WHAT IS EXPECTED: Retype every line of text in the listing below without any alteration, and leave the pictures out of your answer.

(Saved data entries)

+-------+

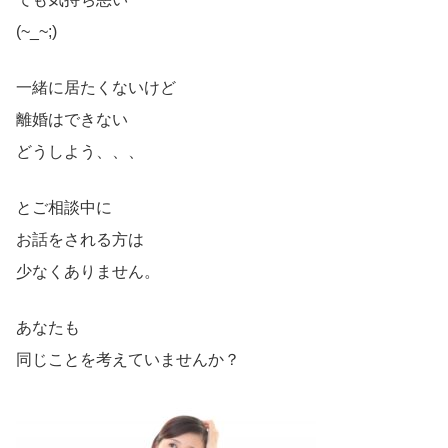
(~_~;)
一緒に居たくないけど
離婚はできない
どうしよう、、、
とご相談中に
お話をされる方は
少なくありません。
あなたも
同じことを考えていませんか？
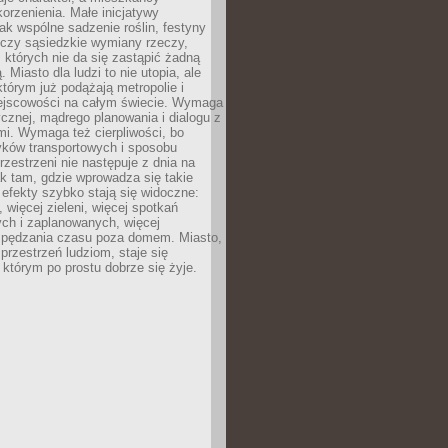
orzenienia. Małe inicjatywy
jak wspólne sadzenie roślin, festyny
 czy sąsiedzkie wymiany rzeczy,
, których nie da się zastąpić żadną
ą. Miasto dla ludzi to nie utopia, ale
którym już podążają metropolie i
ejscowości na całym świecie. Wymaga
ycznej, mądrego planowania i dialogu z
i. Wymaga też cierpliwości, bo
ków transportowych i sposobu
rzestrzeni nie następuje z dnia na
k tam, gdzie wprowadza się takie
 efekty szybko stają się widoczne:
, więcej zieleni, więcej spotkań
ch i zaplanowanych, więcej
spędzania czasu poza domem. Miasto,
 przestrzeń ludziom, staje się
którym po prostu dobrze się żyje.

+-------+

ANSWER SPACE:
(~_~;)
一緒に居たくないけど
離婚はできない
どうしよう、、、
とご相談中に
お話をされる方は
少なくありません。
あなたも
同じことを考えていませんか？
orzenienia. Małe inicjatywy
jak wspólne sadzenie roślin, festyny
 czy sąsiedzkie wymiany rzeczy,
, których nie da się zastąpić żadną
ą. Miasto dla ludzi to nie utopia, ale
którym już podążają metropolie i
ejscowości na całym świecie. Wymaga
ycznej, mądrego planowania i dialogu z
i. Wymaga też cierpliwości, bo
ków transportowych i sposobu
rzestrzeni nie następuje z dnia na
k tam, gdzie wprowadza się takie
 efekty szybko stają się widoczne:
, więcej zieleni, więcej spotkań
ch i zaplanowanych, więcej
spędzania czasu poza domem. Miasto,
 przestrzeń ludziom, staje się
którym po prostu dobrze się żyje.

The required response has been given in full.